Thursday, July 05, 2007

Christian Essentials

What are the essentials of the Christian faith? Listening to Alistair Begg on the 4th of July, he gave an outline that I found concise and useful:
  • the authority of the Bible
  • the centrality of the cross
  • the necessity of second birth
  • the priority of holiness in living
  • the reality of Grace
Hopefully, I'll be able to spend some time expounding on these in the near future.

Tuesday, January 30, 2007

Meeting (a) Legend

Today I got to meet a legend - quite literally. One of the perks of working at Google is being able to meet well-known figures from various spheres of life on a regular basis.

John Legend came and did a unique gig just for Google employees, highlighted by an impromptu one-time-only duet with one of my co-workers, which you can see here.

Sunday, August 14, 2005

Kevin, I salute you

During my stay in Florida, I had the great privilege of getting to know Lance Corporal Kevin Waruinge, a member of our small tightly-knit group of Kenyan students. Kevin had already served one tour of duty in Iraq in 2003 before enrolling in college the same semester that I enrolled in seminary. As it turned out, my final semester was his final one too; I graduated and moved back to California, while Kevin volunteered to return to Iraq on a second tour of duty. Kevin worked as a mechanic on amphibious assault vehicles. He was attached to the Marine Corps Reserve's 4th Assault Amphibian Battalion, 4th Marine Division. He was among 14 troops and a civilian interpreter killed Aug. 3 when a roadside bomb exploded near the city of Haditha. It was one of the deadliest single attacks on U.S. forces in Iraq.

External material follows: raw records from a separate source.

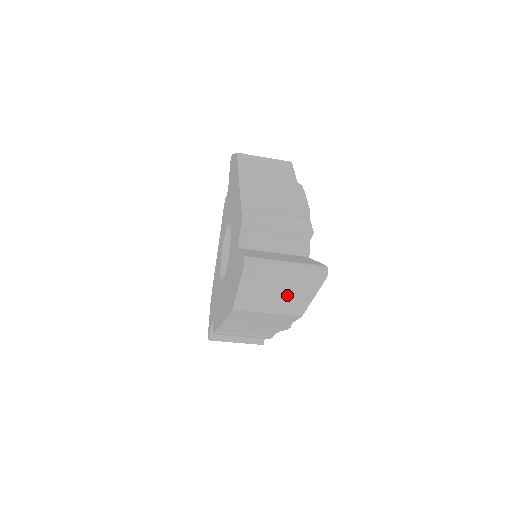
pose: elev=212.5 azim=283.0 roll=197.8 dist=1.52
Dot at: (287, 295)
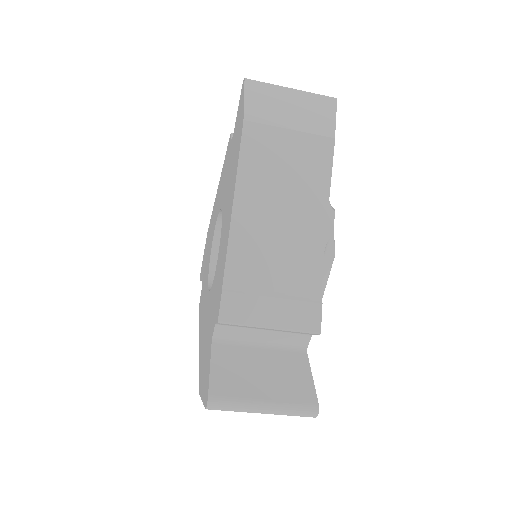
Dot at: occluded
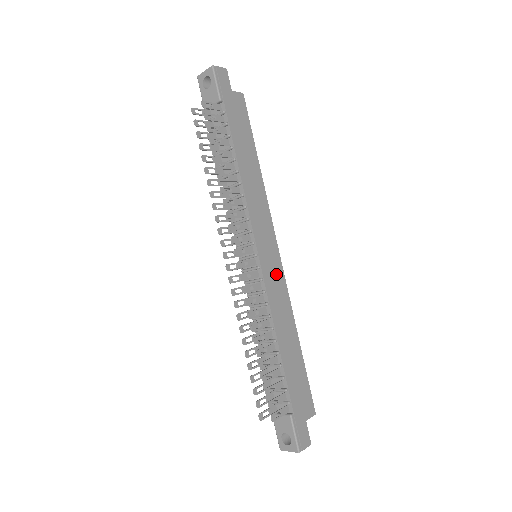
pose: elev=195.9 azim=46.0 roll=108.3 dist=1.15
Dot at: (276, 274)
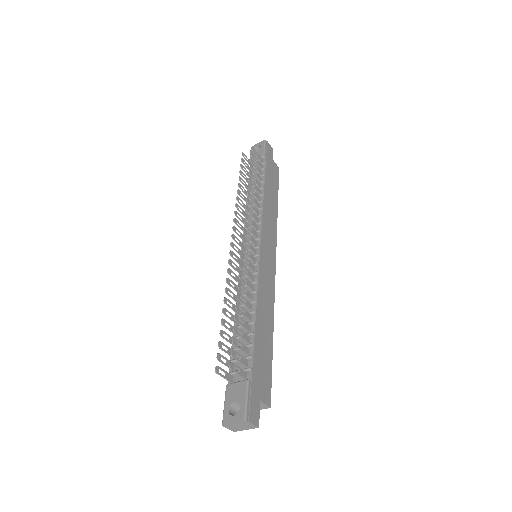
Dot at: (269, 272)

Kevin was the same age as my sister (born within 2 days of each other). He grew up in Nairobi, Kenya, just like I did, and moved to the US with his family the same year that I moved. He died as an American hero, sacrificing his life for his adopted country. He had highlighted the following verses in his King James Bible:

Philippians 2:13-15 says: "For it is God which worketh in you both to will and to do of (his) good pleasure. Do all things without murmurings and disputings: That ye may be blameless and harmless, the sons of God, without rebuke, in the midst of a crooked and perverse nation, among whom ye shine as lights in the world."

What a testimony! Till we meet again on the other shore, well done Kevin, I salute you.

Tuesday, July 12, 2005

Google Moon

Some of you heard about our recent launch of Google Earth (if you haven't, stop reading this and go check it out).

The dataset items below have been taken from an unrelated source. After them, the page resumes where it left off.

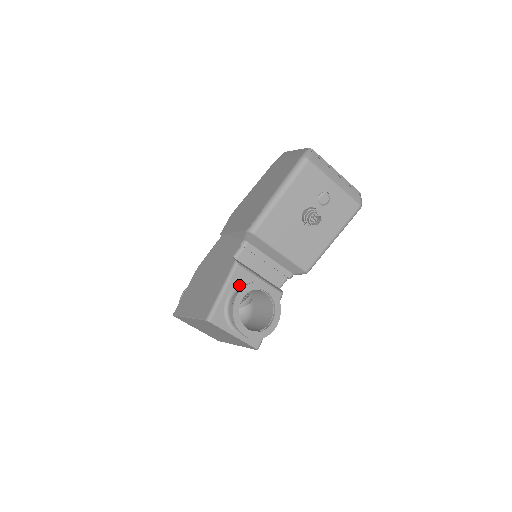
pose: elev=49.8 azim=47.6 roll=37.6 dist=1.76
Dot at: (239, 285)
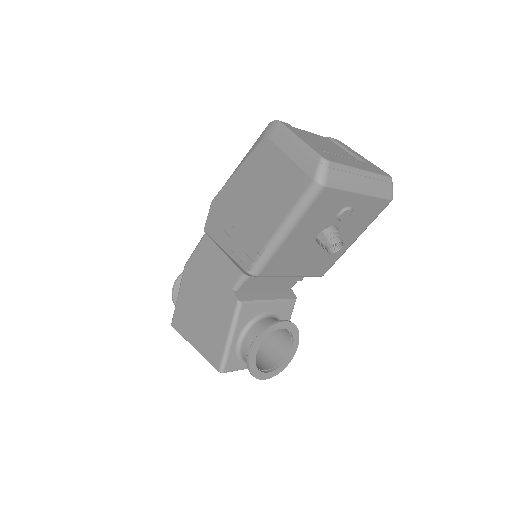
Dot at: (247, 322)
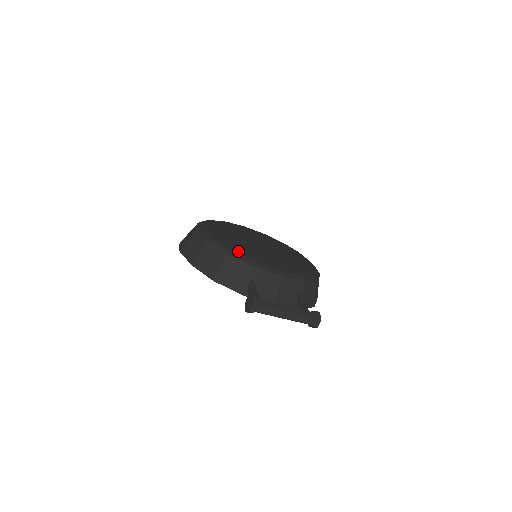
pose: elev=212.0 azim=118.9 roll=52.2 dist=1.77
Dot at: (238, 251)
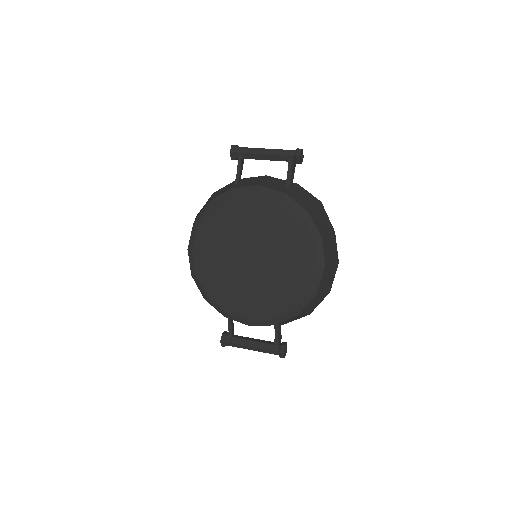
Dot at: (213, 294)
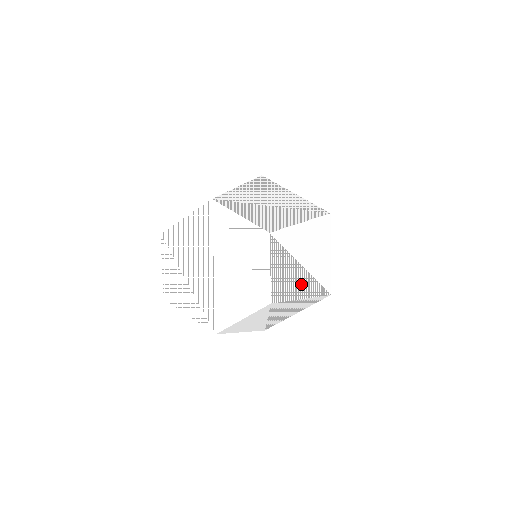
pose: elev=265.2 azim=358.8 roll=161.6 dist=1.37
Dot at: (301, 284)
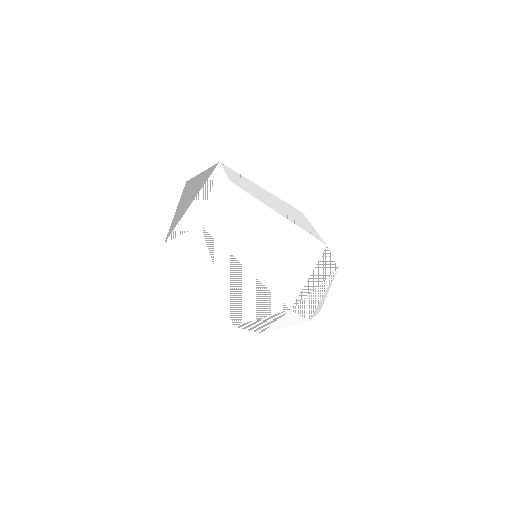
Dot at: (249, 253)
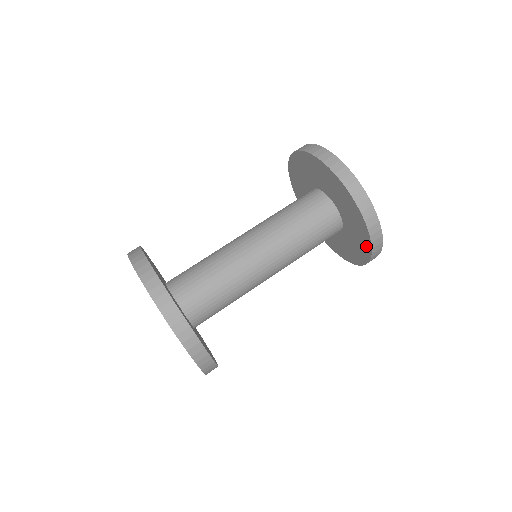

However, many of you may have missed our near-simultaneous launch of Google Moon - http://moon.google.com/ - and no, it's not an April Fool's joke, although if you zoom in too close ...

Tuesday, June 28, 2005

In Memory of Dr. Geoffrey W. Griffin

June 28th, 2005 was a terribly sad day for me, as I received the news of the passing away of a man that I consider a hero and a father-figure to me as a Starehe Old Boy. Dr. Griffin - more affectionately referred to as "Boss" - succumbed to colon cancer after roughly one and a half years of poor health. He was 72.

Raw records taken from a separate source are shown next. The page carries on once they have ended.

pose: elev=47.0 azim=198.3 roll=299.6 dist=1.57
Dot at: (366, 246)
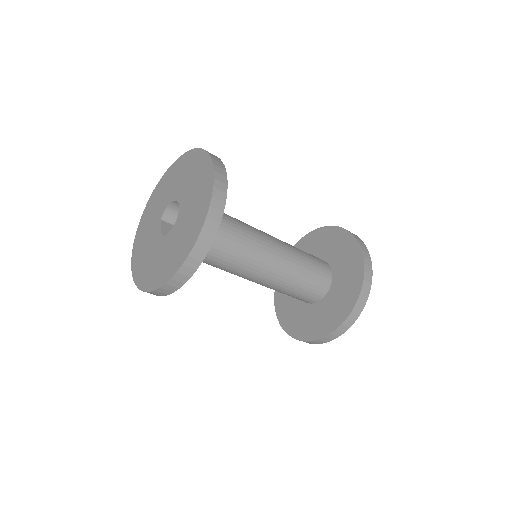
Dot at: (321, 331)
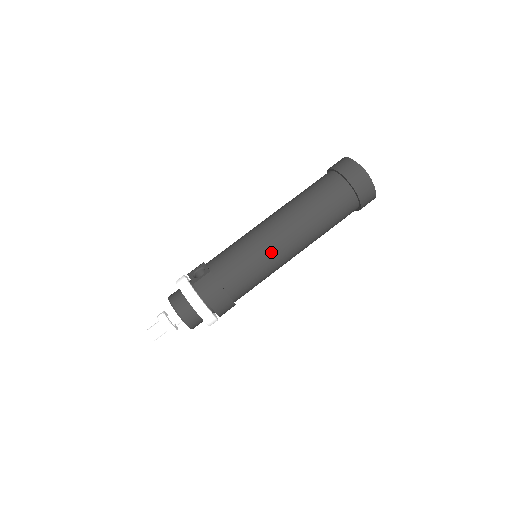
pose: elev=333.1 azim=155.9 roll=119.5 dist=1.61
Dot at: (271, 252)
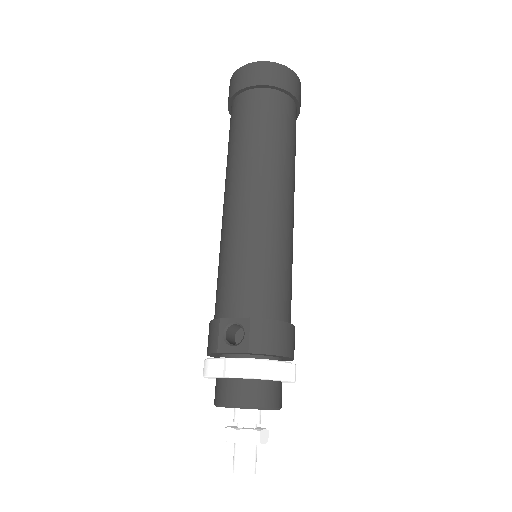
Dot at: (284, 231)
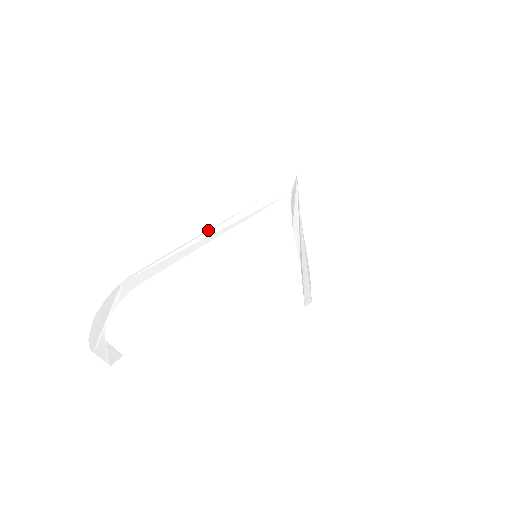
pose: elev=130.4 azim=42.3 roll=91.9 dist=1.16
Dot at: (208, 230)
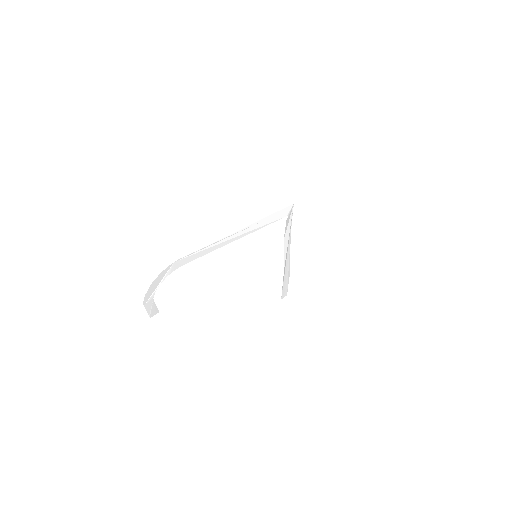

As the founder and director of my high school, Starehe Boys' Centre, he is largely responsible for the man that I became under his leadership during those critical high school years in boarding school. He dedicated his entire life and gave everything he had to build a school that has produced a legion of young men that are making their mark in Kenya and around the world. Here are his last words to us:

My dear boys,
I have had a fruitful and happy life, and I have learnt one great lesson that I would like to share with you. I hope that Starehe will always teach this lesson – for as long as it does so, it will remain a great school.
This world is full of people who do their duty half-heartedly, grudgingly and poorly. Don’t be like them. Whatever is your duty, do it as fully and perfectly as your possibly can. And when you have finished your duty, go on to spare some time and talent in service for less fortunate people, not for any reward at all, but because it is the right thing to do.
Follow my advice in this and I promise you that your lives will be happy and successful.
May God bless you all.

When I consider that he was 26 when he founded Starehe, I ask myself the sobering question, "What am I starting right now that will leave the kind of enduring legacy he left behind, when all is said and done?"